YOUR OBJECTIVE:
Write out exactly the lines of the entries below from the one holding "Figure 4. The I DS ‐" to the one holding "Table 2. Fixed", inclusive, and leave out all other lines.

== STORED DATA

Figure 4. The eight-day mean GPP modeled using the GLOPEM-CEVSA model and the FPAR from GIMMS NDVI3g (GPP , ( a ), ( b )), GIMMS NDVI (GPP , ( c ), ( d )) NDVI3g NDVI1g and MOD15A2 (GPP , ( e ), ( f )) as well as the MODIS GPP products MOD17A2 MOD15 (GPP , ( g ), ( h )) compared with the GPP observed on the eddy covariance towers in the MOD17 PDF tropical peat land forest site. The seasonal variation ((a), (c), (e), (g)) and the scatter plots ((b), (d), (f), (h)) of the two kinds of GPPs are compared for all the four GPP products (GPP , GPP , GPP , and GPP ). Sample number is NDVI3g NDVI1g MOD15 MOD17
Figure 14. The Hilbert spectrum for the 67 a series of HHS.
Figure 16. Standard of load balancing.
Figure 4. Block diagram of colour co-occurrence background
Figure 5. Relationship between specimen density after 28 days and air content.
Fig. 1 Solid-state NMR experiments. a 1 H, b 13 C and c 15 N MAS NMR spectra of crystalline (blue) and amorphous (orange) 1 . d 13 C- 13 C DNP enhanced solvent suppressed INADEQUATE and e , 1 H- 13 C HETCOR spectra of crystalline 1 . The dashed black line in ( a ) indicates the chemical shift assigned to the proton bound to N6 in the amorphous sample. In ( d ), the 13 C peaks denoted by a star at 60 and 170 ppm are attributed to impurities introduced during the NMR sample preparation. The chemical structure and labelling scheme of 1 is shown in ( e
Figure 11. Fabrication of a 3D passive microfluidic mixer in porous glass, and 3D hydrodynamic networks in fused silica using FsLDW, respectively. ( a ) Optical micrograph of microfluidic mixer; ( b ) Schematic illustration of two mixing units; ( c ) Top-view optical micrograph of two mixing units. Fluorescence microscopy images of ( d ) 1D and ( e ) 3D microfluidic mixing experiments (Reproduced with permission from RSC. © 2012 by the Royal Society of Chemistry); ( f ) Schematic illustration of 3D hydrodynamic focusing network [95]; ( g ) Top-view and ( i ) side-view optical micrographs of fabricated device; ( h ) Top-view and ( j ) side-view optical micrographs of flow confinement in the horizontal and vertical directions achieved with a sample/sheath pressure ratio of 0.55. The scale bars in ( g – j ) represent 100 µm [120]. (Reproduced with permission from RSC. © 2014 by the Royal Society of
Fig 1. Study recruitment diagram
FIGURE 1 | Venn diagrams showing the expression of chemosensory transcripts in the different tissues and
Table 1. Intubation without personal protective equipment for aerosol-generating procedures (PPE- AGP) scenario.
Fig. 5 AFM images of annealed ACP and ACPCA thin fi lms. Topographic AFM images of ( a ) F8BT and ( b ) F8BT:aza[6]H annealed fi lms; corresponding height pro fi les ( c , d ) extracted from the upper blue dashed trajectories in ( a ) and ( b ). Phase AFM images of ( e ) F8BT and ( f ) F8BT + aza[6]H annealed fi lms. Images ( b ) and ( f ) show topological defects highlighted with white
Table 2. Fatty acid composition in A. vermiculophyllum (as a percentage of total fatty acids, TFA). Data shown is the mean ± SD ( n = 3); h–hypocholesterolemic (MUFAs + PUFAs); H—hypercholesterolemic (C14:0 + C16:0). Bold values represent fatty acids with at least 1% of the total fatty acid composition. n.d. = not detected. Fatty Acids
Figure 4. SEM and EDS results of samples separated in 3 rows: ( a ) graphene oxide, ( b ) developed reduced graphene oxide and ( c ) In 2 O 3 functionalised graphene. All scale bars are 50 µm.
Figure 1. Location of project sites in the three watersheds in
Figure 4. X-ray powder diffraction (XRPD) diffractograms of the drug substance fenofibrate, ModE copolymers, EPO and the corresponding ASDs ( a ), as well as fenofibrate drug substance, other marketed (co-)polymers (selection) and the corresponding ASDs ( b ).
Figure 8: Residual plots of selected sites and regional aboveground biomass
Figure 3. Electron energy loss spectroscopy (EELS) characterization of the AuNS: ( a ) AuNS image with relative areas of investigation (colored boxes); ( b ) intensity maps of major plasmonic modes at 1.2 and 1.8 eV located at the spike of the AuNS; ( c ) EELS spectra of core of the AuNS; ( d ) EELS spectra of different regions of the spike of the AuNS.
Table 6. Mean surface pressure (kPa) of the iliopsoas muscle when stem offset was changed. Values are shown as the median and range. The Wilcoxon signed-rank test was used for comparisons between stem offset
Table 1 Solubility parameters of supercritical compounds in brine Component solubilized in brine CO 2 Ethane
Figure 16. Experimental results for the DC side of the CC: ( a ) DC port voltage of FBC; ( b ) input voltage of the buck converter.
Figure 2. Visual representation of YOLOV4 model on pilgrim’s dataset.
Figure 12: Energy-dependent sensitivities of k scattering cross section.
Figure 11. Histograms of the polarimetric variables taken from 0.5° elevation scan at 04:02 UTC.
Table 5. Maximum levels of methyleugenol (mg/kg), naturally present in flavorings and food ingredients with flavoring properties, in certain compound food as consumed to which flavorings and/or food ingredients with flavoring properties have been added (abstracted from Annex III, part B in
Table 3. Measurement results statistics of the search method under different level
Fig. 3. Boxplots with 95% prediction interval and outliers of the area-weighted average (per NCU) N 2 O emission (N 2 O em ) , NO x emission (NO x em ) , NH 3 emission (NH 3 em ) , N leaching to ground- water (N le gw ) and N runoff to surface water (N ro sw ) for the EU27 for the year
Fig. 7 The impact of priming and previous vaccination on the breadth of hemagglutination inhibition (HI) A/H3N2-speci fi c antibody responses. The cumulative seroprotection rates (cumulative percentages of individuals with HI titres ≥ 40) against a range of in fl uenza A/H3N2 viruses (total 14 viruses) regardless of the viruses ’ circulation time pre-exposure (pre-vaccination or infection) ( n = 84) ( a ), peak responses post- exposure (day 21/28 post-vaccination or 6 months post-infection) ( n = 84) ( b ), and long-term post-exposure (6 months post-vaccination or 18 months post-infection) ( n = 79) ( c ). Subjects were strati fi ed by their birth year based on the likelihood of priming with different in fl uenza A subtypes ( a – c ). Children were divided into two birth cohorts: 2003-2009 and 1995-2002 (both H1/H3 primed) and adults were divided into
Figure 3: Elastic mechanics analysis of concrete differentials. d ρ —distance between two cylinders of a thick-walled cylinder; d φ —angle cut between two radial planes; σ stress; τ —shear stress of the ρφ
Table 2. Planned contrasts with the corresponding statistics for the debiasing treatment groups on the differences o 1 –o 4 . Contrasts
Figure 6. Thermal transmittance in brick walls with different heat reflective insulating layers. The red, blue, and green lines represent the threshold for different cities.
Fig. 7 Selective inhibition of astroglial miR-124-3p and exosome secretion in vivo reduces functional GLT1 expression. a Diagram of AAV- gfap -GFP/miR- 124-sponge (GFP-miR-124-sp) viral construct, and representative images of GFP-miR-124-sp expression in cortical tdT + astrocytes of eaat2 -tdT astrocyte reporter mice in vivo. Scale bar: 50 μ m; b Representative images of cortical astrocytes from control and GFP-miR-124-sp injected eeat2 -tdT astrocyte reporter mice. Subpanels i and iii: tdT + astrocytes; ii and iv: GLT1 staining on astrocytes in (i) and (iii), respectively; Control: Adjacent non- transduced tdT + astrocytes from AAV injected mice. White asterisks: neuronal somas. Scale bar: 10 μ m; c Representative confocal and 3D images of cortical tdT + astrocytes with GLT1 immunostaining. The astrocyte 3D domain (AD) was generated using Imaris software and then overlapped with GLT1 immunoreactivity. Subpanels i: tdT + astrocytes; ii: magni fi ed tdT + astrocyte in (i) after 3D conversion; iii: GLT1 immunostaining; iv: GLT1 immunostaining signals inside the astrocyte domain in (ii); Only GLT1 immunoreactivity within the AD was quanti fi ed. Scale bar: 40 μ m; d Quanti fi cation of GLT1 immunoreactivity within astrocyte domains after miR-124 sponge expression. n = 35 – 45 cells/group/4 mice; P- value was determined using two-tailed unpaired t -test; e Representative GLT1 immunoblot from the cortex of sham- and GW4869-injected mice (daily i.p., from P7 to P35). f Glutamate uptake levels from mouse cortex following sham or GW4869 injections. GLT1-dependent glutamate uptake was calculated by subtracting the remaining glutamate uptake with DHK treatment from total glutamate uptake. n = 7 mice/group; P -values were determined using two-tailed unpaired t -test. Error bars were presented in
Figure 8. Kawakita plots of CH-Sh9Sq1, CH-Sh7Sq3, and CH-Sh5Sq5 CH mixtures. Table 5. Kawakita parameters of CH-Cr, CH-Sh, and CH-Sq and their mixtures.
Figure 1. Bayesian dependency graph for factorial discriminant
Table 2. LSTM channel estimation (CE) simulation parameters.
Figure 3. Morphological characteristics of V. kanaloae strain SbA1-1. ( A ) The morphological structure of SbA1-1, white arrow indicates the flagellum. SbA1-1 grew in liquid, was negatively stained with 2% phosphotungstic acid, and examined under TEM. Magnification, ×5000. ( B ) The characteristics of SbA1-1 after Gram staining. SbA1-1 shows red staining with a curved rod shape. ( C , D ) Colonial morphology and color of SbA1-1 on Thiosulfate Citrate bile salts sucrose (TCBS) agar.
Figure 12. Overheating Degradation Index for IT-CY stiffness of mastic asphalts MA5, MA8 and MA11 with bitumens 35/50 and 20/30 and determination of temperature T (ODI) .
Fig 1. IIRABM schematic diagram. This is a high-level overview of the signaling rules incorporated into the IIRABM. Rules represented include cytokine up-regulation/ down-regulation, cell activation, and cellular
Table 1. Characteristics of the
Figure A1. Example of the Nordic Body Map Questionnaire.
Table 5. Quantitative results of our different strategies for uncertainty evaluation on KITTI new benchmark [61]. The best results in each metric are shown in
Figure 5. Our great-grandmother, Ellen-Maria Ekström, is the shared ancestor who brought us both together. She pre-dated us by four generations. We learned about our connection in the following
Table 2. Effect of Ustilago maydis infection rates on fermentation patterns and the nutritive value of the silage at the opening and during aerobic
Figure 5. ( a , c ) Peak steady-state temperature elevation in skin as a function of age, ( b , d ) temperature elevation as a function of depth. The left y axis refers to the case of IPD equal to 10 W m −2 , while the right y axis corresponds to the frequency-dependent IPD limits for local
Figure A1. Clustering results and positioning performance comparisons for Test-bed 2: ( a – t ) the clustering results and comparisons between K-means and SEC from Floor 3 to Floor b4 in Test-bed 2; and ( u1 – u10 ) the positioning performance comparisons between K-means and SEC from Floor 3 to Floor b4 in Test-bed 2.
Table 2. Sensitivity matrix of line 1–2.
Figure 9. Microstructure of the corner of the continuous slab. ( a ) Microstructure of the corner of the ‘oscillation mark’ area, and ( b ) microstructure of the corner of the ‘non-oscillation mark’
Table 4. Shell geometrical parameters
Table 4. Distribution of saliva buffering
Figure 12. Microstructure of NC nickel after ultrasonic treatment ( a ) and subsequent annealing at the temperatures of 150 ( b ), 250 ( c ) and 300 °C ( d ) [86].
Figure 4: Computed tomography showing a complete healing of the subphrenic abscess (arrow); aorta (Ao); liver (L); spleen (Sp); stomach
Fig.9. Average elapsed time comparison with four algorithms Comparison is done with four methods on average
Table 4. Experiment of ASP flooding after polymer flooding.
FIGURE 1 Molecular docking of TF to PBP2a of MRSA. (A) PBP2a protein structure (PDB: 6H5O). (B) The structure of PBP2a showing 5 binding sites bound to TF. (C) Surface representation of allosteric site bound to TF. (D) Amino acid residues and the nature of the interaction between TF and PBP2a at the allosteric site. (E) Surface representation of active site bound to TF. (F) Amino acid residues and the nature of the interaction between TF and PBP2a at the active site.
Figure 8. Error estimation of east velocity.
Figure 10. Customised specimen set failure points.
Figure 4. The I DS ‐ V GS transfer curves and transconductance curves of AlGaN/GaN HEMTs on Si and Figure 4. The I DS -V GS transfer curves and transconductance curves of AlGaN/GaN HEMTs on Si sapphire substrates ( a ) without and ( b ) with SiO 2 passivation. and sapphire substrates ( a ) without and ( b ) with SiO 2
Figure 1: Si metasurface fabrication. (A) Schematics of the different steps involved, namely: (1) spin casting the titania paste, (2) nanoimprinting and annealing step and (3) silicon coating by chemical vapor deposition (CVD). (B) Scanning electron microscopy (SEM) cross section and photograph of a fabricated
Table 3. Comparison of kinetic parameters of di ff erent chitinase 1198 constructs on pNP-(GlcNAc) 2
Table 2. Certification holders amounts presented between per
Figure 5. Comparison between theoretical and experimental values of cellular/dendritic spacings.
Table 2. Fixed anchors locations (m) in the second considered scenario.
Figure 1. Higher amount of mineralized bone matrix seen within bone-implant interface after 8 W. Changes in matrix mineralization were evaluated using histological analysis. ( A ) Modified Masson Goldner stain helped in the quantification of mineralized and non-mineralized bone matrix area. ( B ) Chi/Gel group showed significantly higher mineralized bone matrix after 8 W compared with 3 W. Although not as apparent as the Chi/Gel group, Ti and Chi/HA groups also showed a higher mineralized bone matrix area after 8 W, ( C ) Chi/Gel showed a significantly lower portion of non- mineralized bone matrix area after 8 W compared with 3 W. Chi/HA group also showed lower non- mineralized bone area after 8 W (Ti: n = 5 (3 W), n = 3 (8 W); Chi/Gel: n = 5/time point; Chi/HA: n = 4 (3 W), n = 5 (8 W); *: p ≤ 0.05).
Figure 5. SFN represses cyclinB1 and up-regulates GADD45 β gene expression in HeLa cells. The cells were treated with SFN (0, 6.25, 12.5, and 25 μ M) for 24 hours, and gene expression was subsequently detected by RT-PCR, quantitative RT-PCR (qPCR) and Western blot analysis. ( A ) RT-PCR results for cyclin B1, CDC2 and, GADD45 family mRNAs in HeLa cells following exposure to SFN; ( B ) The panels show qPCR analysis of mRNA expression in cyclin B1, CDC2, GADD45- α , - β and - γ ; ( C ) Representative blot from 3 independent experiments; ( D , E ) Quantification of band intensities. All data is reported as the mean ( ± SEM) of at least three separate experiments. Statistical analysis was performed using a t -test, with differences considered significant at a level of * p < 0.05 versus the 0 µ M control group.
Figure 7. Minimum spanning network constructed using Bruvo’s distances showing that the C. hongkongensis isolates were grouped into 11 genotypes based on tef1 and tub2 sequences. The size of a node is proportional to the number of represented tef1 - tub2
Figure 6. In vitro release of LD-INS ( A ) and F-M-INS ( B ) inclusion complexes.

====

SOLVED PROBLEM:
Figure 4. The I DS ‐ V GS transfer curves and transconductance curves of AlGaN/GaN HEMTs on Si and Figure 4. The I DS -V GS transfer curves and transconductance curves of AlGaN/GaN HEMTs on Si sapphire substrates ( a ) without and ( b ) with SiO 2 passivation. and sapphire substrates ( a ) without and ( b ) with SiO 2
Figure 1: Si metasurface fabrication. (A) Schematics of the different steps involved, namely: (1) spin casting the titania paste, (2) nanoimprinting and annealing step and (3) silicon coating by chemical vapor deposition (CVD). (B) Scanning electron microscopy (SEM) cross section and photograph of a fabricated
Table 3. Comparison of kinetic parameters of di ff erent chitinase 1198 constructs on pNP-(GlcNAc) 2
Table 2. Certification holders amounts presented between per
Figure 5. Comparison between theoretical and experimental values of cellular/dendritic spacings.
Table 2. Fixed anchors locations (m) in the second considered scenario.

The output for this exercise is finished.